TL;DR By mapping Accounts to the closest Shard in a Ring, re-balancing happens by adding more Shard positions to the Ring. Shards each have 1+ positions. Then account lookup can be done with only the shard information, instead of needing the whole dictionary, e.g. finding closest shard is f : a \to \{ \text{abs}(a - s_i) : \forall s_i \in S\}

With a mapping of \text{account}_i \to \text{node}_n which propagates upwards any modification to the map which moves an account from one subtree or another requires communication with all common parent nodes.

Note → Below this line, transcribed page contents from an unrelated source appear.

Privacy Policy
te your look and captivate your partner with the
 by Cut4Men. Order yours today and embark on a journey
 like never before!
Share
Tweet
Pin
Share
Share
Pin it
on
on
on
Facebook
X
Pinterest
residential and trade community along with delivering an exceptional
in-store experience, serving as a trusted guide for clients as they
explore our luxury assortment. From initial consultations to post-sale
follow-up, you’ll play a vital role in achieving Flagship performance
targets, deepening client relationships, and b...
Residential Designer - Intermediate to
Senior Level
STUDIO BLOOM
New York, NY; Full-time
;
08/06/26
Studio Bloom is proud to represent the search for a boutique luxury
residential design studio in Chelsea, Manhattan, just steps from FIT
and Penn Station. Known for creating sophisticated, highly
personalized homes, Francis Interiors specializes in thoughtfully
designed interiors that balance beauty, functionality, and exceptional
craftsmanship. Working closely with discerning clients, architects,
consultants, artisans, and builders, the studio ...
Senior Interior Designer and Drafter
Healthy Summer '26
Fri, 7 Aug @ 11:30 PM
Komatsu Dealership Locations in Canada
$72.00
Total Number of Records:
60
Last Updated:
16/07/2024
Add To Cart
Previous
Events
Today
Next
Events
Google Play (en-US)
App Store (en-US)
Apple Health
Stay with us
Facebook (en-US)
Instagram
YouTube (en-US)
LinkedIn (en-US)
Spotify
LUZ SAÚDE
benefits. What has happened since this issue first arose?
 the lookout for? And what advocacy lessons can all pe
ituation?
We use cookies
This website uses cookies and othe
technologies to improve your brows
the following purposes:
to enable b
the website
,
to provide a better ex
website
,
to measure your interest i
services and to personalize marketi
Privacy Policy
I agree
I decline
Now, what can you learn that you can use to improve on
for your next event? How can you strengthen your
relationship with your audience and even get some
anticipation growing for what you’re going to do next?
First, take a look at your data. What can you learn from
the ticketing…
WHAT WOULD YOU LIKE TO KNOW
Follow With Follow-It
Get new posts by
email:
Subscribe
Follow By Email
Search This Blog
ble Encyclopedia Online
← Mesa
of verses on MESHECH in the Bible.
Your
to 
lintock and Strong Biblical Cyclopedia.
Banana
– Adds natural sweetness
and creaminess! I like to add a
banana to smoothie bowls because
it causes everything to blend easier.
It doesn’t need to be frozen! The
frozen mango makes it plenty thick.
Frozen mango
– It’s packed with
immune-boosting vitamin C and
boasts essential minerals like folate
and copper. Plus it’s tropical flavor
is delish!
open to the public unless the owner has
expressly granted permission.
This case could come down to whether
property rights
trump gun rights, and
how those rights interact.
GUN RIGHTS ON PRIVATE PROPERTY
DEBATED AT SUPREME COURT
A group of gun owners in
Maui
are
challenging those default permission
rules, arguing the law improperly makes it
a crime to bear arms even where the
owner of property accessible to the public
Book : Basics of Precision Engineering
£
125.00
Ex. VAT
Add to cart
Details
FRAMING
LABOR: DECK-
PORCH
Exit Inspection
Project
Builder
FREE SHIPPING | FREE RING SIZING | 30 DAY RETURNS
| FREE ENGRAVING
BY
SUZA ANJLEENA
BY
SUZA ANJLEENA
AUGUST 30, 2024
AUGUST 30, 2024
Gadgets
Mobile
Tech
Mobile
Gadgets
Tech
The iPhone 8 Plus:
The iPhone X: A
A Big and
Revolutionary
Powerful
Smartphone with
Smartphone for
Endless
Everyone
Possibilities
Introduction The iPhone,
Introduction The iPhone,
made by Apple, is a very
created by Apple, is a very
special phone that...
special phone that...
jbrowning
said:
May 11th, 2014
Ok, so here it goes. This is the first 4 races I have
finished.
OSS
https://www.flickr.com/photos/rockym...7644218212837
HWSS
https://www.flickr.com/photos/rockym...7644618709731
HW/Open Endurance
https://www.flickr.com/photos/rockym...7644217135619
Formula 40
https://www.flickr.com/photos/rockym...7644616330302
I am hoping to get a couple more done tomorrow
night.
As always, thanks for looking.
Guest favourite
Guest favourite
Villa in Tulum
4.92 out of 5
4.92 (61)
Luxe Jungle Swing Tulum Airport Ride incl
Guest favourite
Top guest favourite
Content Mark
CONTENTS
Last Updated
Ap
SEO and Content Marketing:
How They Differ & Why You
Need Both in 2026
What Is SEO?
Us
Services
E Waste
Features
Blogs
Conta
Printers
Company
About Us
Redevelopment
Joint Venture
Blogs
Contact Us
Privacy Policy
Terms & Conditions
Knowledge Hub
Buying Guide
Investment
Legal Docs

Re-mappings of an account to a node within the same subtree require no further upward communication.

i.e each parent needs to keep a list of all accounts and the sub-node the account can be reached via a routing algorithm which doesn’t store the full destination (as that would propagate all changes upwards to the root) - only the direction (reduces communication overhead - e.g. the root node will only be updated whenever an account is transferred from anywhere in the left half to anywhere in the right half.).

Any kind of re-balancing algorithm should minimise the amount of upward communication, e.g. in the worst-case the re-balancing scheduler makes every account migration to the other half of the tree, e.g. imagine a dumb rebalancer which first inverts all the bits of the node index, Bad(i) \approx {\bar{i}}, then finds the nearest sub-node with enough capacity - it’s likely that every migration would require the account mapping dictionary at the root to be updated.

By using a simple distance metric, e.g. \text{abs}(a-s_i), rather than \text{BitCount}(a \oplus s_i), between the Account ID and the Shard ID, along with the Shard knowing the IDs of its immediate neighbours each shard knows the range of accounts it’s responsible for, and when new shard positions are introduces it will be quick to re-calculate the responsibility range and quickly identify the accounts that it needs to migrate or ignore etc.

A hierarchical organisation is required for the locking mechanisms and finality scheme, otherwise you end up with a potential n^2 communication between every node which doesn’t scale.

Using this ring system with shard positions is compatible with hierarchical organisation, but instead of being a binary tree it is now an n-ary tree, where each level/ring can have two or more shard positions - this should reduce the depth of the tree and could provide another slight improvement.